Later a wind did come up. She woke and listened to it, and after a while she could tell that it had backed right through the nor’east corner and kept going and it would not be so bad. She could hear the house coming alive and creaking and shouldering the wind, and she felt safe in it. Her mother’s house, and her grandmother’s before that. Dorothy Dundonnell from the Island of Mull. Called Dotty. A day labourer’s daughter in wooden shoes, come here on a settler boat with a good young husband and a few bundles and a baby in a basket. Her husband worked as a fisherman and she worked in the cannery with the baby on her back, and when they had saved enough money they bought this wooden house and the two-hundred-foot shoreline of rock as their very own, like a dream come true.

The baby would grow up to be Aileen’s mother, who had no memory of Mull of course, but she would always know her cradle song, and in time when Aileen was a baby in that same little room under the eaves, the room that was now Danny’s, her mother would sit by her crib and sing it softly to her: Speed, bonny boat, like a bird on the wing / Onward, the sailors cry / Carry the lass who’s born to be queen over the sea to Skye…

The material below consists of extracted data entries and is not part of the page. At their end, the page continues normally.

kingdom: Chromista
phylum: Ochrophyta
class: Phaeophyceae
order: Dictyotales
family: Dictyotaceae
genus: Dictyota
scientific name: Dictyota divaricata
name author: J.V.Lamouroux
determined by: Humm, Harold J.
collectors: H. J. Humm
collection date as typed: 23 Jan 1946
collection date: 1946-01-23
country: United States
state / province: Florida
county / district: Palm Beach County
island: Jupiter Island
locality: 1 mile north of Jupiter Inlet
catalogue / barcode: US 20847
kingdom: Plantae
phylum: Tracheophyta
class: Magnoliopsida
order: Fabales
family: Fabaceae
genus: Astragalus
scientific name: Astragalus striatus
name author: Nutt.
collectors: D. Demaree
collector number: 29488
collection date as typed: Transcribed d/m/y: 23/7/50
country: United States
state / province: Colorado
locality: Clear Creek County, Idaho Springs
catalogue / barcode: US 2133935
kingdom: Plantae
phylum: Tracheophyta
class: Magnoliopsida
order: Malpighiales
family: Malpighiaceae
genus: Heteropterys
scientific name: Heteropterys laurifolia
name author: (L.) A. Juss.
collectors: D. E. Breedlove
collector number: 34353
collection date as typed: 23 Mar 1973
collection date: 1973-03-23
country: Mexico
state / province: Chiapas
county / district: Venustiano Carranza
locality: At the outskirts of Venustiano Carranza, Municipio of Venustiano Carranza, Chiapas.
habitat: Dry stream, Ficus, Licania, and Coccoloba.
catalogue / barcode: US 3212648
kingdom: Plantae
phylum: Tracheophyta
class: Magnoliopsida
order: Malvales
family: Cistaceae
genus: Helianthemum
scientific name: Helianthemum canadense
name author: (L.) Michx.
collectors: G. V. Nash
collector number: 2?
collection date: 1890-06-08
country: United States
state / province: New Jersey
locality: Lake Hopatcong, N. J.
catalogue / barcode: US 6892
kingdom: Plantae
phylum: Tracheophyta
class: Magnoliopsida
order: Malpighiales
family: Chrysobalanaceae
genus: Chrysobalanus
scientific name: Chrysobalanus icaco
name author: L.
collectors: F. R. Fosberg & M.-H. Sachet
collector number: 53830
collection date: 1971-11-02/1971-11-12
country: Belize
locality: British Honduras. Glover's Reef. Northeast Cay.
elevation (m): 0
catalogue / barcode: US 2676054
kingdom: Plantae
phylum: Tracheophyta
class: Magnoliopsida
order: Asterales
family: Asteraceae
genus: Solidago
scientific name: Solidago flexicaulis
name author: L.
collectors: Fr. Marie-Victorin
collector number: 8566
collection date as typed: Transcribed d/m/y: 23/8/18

For a while Aileen lay listening to those words and to the ones she’d changed them back to with Danny, the lad who’s born to be king, and she lay listening to the wind and the waves and to her good house. She tried not to think of Galway’s story, and eventually she fell asleep.


On Wednesday morning in Toronto, Margaret was at her desk when Aileen’s call was put through. She listened and wrote down the names of the fisherman and the detective. “You really don’t know where Danny is?”

“No. He comes and goes. He’s busy. Especially this time of year. I think he’s looking after more than thirty properties now. People give him keys and he often stays over. Bunks on couches in his sleeping bag. The owners even encourage that because it makes the places look lived-in.” “And Crieff Island is a property that you know he’s looking after?”

“Yes, it is.”

Already she knew what Aileen was going to ask, and she knew without question that she’d do it.

When she’d hung up she walked down the hall to Hugh’s office and knocked and entered.

Hugh, grandfatherly and very rich, sat at his rosewood desk, in one of his suits where even the vests had lapels. He looked up.

“Margaret. Is everything all right?”

“Yes. But I need to take a few days off, Hugh. A good friend of mine on the East Coast needs my help with something.”

“Really? But we’re very busy right now. You are. The upcoming Hong Kong deal. The Toronto Hydro case, the airport land acquisition. And any day now there’ll be that conference call with Chicago. You’ve got to wrap that up.” “I know, Hugh. I can do all that on the phone from the coast.”

“Can you?”

“Yes. I’ll bring the files, and if there’s the least indication that I should be here in person, I’ll be on the next plane. This is important, Hugh. I’d like to catch the one-thirty flight.” “So soon. Really? Hmm. Just a few days, though, right? Because I need you here, Margaret.”

“Just a few days, Hugh. Two or three. I promise, absolutely.”


She left a note on Jack’s typewriter telling him where she was going, and two hours later she sat by a window halfway down the plane as it taxied toward the runway. Rain on the tarmac. Pulsing reflections everywhere.

The small bottle with the new, stronger codeine pills was in her purse, and one of the pills was ready in her jacket pocket. She put on sunglasses and fussed down the window blind and took the glasses off again. She hated flying. The insanity of a rattling aluminum tube stuffed with all these people strapped into their seats miles up in thin air.

Under her the wheels were racing over the cracks in the tarmac now, taking her away faster and faster. Then liftoff.